Consegna A:
Metti in un elenco JSON di stringhe, una per riga e senza le righe vuote, le righe dei record dalla riga che contiene "genus: Pittosporum" fino alla riga che contiene "country: American Samoa", entrambe comprese.
Consegna B:
Prosegui il testo sulla valutazione dei dirigenti scolastici a partire da dove termina.

Testo di lettura:
━━━━━━━━
1. A distanza di due giorni dal nostro comunicato, siamo stati positivamente sorpresi nell’apprendere che la valutazione dei dirigenti scolastici non si è persa nel porto delle nebbie, avendo il Consiglio superiore della pubblica istruzione espresso il parere di rito, benché a distanza di due mesi da quando si è chiuso il confronto al MIM: non si sa perché se la sia presa comoda o perché comoda se l’è presa l’Amministrazione nell’indursi finalmente all’invio del testo normativo, ma fuori tempo massimo affinché il dispositivo possa partire dal primo gennaio 2025. Alle 11:49 del 4 u.s. lanciamo il segnale d’allarme e alle 21:19 dello stesso giorno il parere del CSPI viene protocollato e il 5 viene diramato. Delle due l’una. O il CSPI aveva già espresso il proprio parere ed era finito in un cassetto per rinviare al prossimo anno il tutto; oppure si è riunito lo stesso giorno e in poche ore lo ha licenziato….cosa alquanto improbabile. Fatto è che in seguito alla nostra protesta …habemus papam!
━━━━━━━━
Dati forniti:

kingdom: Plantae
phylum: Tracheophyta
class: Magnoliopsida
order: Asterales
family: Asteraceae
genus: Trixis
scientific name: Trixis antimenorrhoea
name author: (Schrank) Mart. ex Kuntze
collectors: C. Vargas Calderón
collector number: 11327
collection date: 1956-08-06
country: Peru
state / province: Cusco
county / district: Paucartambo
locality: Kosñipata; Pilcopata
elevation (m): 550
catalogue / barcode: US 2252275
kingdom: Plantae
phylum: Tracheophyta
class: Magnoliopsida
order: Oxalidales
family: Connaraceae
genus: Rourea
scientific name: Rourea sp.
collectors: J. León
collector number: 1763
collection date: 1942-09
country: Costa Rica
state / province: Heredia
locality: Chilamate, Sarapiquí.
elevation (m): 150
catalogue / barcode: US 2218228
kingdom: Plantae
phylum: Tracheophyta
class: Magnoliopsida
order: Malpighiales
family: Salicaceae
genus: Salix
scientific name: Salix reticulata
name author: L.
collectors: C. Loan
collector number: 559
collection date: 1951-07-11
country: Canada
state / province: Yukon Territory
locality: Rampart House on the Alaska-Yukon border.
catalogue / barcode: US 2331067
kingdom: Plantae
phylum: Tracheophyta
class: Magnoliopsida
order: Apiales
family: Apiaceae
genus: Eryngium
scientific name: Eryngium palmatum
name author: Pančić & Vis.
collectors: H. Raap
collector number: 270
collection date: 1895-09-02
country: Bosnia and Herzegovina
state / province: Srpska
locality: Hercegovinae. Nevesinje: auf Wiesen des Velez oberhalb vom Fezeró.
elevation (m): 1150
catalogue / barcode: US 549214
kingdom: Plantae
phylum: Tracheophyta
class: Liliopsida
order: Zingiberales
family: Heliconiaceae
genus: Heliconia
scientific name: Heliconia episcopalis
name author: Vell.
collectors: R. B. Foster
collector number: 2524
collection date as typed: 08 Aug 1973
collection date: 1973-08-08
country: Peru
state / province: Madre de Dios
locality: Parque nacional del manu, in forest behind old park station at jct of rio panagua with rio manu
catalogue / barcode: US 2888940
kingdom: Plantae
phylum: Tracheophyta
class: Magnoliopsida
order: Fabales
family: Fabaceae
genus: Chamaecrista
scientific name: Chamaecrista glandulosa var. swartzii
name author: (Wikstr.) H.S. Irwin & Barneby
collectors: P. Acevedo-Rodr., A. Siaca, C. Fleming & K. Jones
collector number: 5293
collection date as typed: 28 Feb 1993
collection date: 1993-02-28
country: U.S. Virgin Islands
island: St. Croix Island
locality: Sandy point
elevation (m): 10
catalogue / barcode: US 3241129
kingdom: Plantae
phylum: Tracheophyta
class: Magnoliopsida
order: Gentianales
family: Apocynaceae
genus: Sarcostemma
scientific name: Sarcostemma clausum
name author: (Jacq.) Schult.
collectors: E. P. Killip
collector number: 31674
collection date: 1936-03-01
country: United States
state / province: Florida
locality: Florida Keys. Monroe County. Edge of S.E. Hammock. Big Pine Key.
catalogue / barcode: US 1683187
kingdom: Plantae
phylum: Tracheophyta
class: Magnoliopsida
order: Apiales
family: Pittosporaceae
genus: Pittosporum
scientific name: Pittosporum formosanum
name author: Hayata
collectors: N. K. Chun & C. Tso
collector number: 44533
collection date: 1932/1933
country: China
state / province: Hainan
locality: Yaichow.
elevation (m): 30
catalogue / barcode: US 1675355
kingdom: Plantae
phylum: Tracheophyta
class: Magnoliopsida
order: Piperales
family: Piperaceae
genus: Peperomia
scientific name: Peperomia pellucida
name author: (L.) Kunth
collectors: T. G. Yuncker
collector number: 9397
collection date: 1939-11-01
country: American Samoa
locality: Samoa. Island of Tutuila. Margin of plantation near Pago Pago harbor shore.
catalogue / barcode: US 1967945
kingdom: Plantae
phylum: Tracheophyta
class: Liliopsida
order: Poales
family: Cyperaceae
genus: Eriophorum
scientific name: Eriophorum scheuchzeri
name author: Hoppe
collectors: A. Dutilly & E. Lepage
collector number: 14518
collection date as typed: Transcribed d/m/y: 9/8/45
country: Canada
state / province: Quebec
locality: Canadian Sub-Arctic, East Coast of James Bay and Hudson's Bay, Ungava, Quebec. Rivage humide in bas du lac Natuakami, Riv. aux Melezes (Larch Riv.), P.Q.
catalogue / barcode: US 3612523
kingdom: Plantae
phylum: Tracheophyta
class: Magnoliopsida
━━━━━━━━
Risultato dell'esercizio A:
[
  "genus: Pittosporum",
  "scientific name: Pittosporum formosanum",
  "name author: Hayata",
  "collectors: N. K. Chun & C. Tso",
  "collector number: 44533",
  "collection date: 1932/1933",
  "country: China",
  "state / province: Hainan",
  "locality: Yaichow.",
  "elevation (m): 30",
  "catalogue / barcode: US 1675355",
  "kingdom: Plantae",
  "phylum: Tracheophyta",
  "class: Magnoliopsida",
  "order: Piperales",
  "family: Piperaceae",
  "genus: Peperomia",
  "scientific name: Peperomia pellucida",
  "name author: (L.) Kunth",
  "collectors: T. G. Yuncker",
  "collector number: 9397",
  "collection date: 1939-11-01",
  "country: American Samoa"
]

Risultato dell'esercizio B:
Ma la vera, piacevole, sorpresa – questa davvero – è la positiva pronuncia sull’approntato sistema, sebbene pour cause non risultante all’unanimità. Al di là della clausola di stile conclusiva, di essere subordinata all’accoglimento delle “osservazioni esposte”, l’Alto organo consultivo ritiene conforme alla legge l’intera procedura che si svolge sulla piattaforma digitale – Portale del sistema nazionale di valutazione – sulla base degli strumenti e dei dati a disposizione del MIM e da altri sistemi. Che si compendia in una sola scheda contenente gli obiettivi assegnati, quantificabili e misurabili, distinti in generali e specifici, quindi declinati in indicatori e target, per i quali sono attribuiti fino a ottanta punti su cento; mentre, accanto alla valutazione dei risultati in base al conseguimento degli obiettivi, sempre nella predetta sola scheda, sono formalizzati i comportamenti professionali e organizzativi, e il cui punteggio massimo dei restanti venti punti viene assegnato in base a una rubrica di valutazione strutturata su quattro indicatori al loro interno graduati su tre livelli.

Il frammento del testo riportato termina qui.